Even if CCS is deployed at the levels needed to significantly reduce emissions, the environmental damage done by extracting, transporting, and burning coal will continue. Indeed, the “energy penalty” associated with CCS means that coal’s impact on human health and the environment may even be increased. In this context, trade union support for CCS risks alienating frontline communities and other allies who are taking the lead in building a movement for climate and environmental justice.
In this TUED Working Paper, Sean Sweeney, the director of the International Program for Labor, Climate and the Environment at CUNY’s Murphy Institute, looks at CCS in the context of coal-fired electricity generation. He argues that rather than supporting CCS within a market-dominated policy debate, the trade union movement should be exploring a “third scenario,” one that challenges the neoliberal policy framework and the “growth without end” assumptions that dominates policy discussions on energy use.

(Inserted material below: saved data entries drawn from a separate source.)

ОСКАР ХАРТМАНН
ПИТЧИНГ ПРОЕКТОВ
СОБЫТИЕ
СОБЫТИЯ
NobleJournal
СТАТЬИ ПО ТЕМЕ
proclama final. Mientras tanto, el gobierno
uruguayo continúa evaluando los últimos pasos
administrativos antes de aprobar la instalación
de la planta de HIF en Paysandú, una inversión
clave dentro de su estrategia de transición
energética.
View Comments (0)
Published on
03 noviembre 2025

CCS may have a place in the transition to a post-carbon world, but this place must be determined democratically, and by public need.
TUED Disclaimer: This paper represents the views of its author. The opinions expressed here may or may not be consistent with the policies and positions of unions participating in TUED. The paper is offered for discussion and debate.
IWW EUC Disclaimer: The views expressed here are not the official position of the IWW (or even the IWW’s EUC) and do not necessarily represent the views of anyone but the author’s.